Il construit son film comme une spirale dont on saisit rapidement la seule issue, sans la mort de l’un des deux l’autre ne pourra jamais vivre sa vie… c’est assez pessimiste mais tellement vrai. Toute proportion gardée, le film se rapproche thématiquement du fabuleux La Nuit nous appartient de James Gray, avec son traitement plus que tragique des valeurs familiales qui se voient ébranlées par une activité illégale et deux frères que tout oppose, mais qui restent liés quoi qu’il arrive… Les tragédies les plus puissantes ont toujours reposé sur ces fameux liens du sang, des récits anciens aux plus grands films noirs, et leur complexité se révèle ici de nouveau, sous le regard d’un metteur en scène très lucide.

Le casting a dû s’imposer de lui-même, Guillaume Canet et François Cluzet étant dans doute liés dans la vie depuis le tournage de Ne le dis à Personne. Leur fratrie ne fait aucun doute et se ressent à l’écran, en d’autres mots on y croit sans problème. Les seconds rôles sont à la hauteur, tous très bien dirigés, mais le très beau coup vient des personnages féminins. Souvent relayées au simple statut d’élément de décor dans d’autres films du genres, on a ici droit à 3 personnages très forts, bien écrits, et interprétés par 3 actrices de talent : Clotilde Hesme, Marie Denarnaud et Carole Franck. En grand directeur d’acteurs, Jacques Maillot leur fait donner le meilleur d’eux-même, étayant un peu plus la crédibilité de l’ensemble.

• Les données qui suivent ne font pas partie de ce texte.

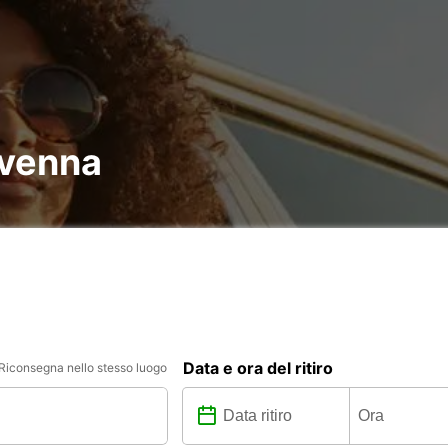
avenna
Data e ora del ritiro
Riconsegna nello stesso luogo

Pas de happy end foireux, pas de mélo gratuit… le film est d’une justesse remarquable, que ce soit dans sa construction ou dans son propos. La seule véritable liberté prise avec le récit initial se situe dans le climax, qui peut paraître poussif mais qui vient mettre un point final à l’interrogation principale de façon abrupte et violente… Dans tous les cas on tient là un film de genre qui se différencie du reste de bien belle manière, un drame aux allures de polar mis en scène avec classe mais sans esbroufe, interprété par d’excellents acteurs toujours justes (Cluzet est une fois de plus génial en gangster paumé) et avec une thématique grave et passionnante. Il n’y a plus qu’à espérer que Jacques Maillot reviennent vite avec un nouveau film car il frappe vraiment fort avec celui-là! Une belle tragédie.

FICHE FILM
 
Synopsis

Lyon, à la fin des années 70. François, inspecteur de police, apprend la sortie de prison de son frère, Gabriel, qui vient de tirer dix ans pour meurtre. Entre le flic et son aîné, les retrouvailles ne sont pas évidentes, mais chacun a la volonté de tirer un trait sur le passé. Gabriel essaie de se ranger et François se met en quatre pour l'aider. Mais la réalité et les vieux démons finissent par les rattraper. Pour les deux frères, séparés par leurs choix, mais unis par le sang, le chemin parcouru semble étrangement aboutir à la même impasse.